Jamaican Jerked Drums
About fifteen years ago R. B. thought his next-door neighbor, who was out grilling some chicken, called him a jerk. Back then, R. B. hadn’t heard of jerk seasoning, and his neighbor seemed like a nice, quiet fellow who pretty much kept to himself. When R. B. turned down the Bob Marley, everything got straightened out, and the chicken was delicious. A jerk dry rub requires allspice, thyme, and some heat. The Scotch bonnet pepper is the traditional choice, but that’s too many Scoville heat units for us. We keep the heat out of the rub, then sprinkle on cayenne to customize the chicken to suit everyone.
Recipe information
Yield
makes 6 to 8 servings
Ingredients
Preparation
Step 1
HEAT the oven to 450°F.
Step 2
PLACE the drumsticks on a large rimmed baking sheet.
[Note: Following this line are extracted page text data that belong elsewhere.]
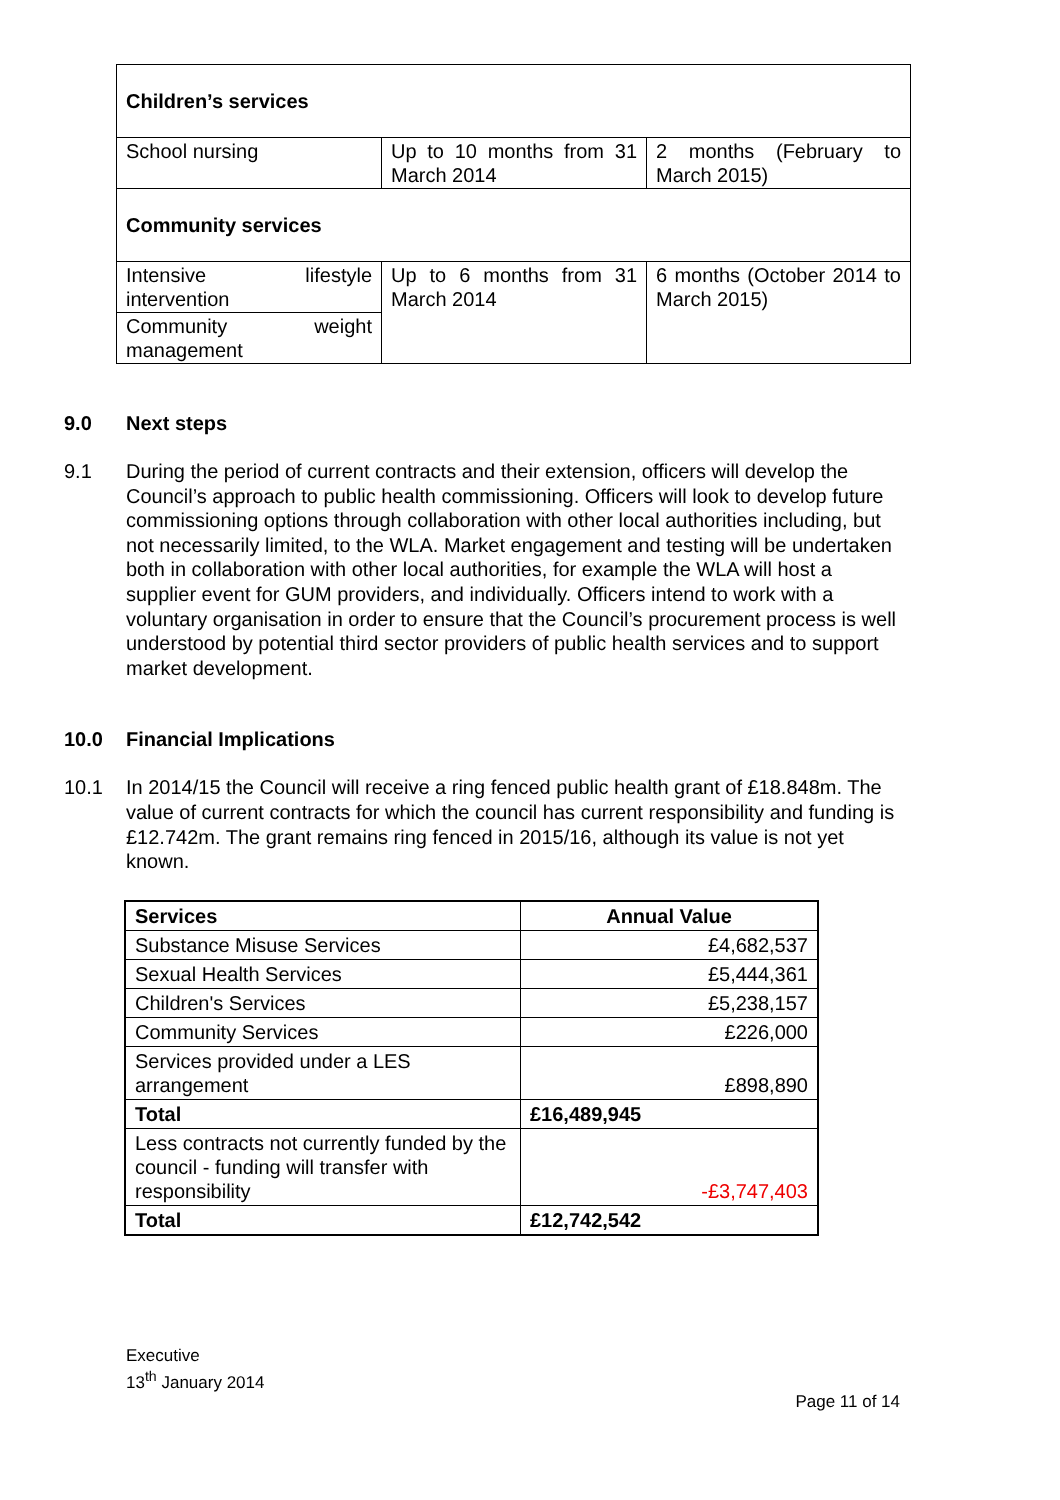| Children’s services | | |
| School nursing | Up to 10 months from 31 March 2014 | 2 months (February to March 2015) |
| Community services | | |
| Intensive lifestyle intervention | Up to 6 months from 31 March 2014 | 6 months (October 2014 to March 2015) |
| Community weight management | | |
9.0 Next steps
9.1 During the period of current contracts and their extension, officers will develop the Council’s approach to public health commissioning. Officers will look to develop future commissioning options through collaboration with other local authorities including, but not necessarily limited, to the WLA. Market engagement and testing will be undertaken both in collaboration with other local authorities, for example the WLA will host a supplier event for GUM providers, and individually. Officers intend to work with a voluntary organisation in order to ensure that the Council’s procurement process is well understood by potential third sector providers of public health services and to support market development.
10.0 Financial Implications
10.1 In 2014/15 the Council will receive a ring fenced public health grant of £18.848m. The value of current contracts for which the council has current responsibility and funding is £12.742m. The grant remains ring fenced in 2015/16, although its value is not yet known.
| Services | Annual Value |
| --- | --- |
| Substance Misuse Services | £4,682,537 |
| Sexual Health Services | £5,444,361 |
| Children's Services | £5,238,157 |
| Community Services | £226,000 |
| Services provided under a LES arrangement | £898,890 |
| Total | £16,489,945 |
| Less contracts not currently funded by the council - funding will transfer with responsibility | -£3,747,403 |
| Total | £12,742,542 |
Executive
13<sup>th</sup> January 2014
Page 11 of 14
Drizzle with the oil, coating the skin until it’s shiny. Sprinkle all sides of the drumsticks with 3 tablespoons of the dry rub. Roast for 20 minutes.
Step 3
REMOVE the drumsticks from the oven and turn them over with tongs. Sprinkle with the remaining tablespoon of dry rub and cayenne to taste for spicier drums.
Step 4
ROAST for an additional 20 minutes. Serve with fresh lime wedges.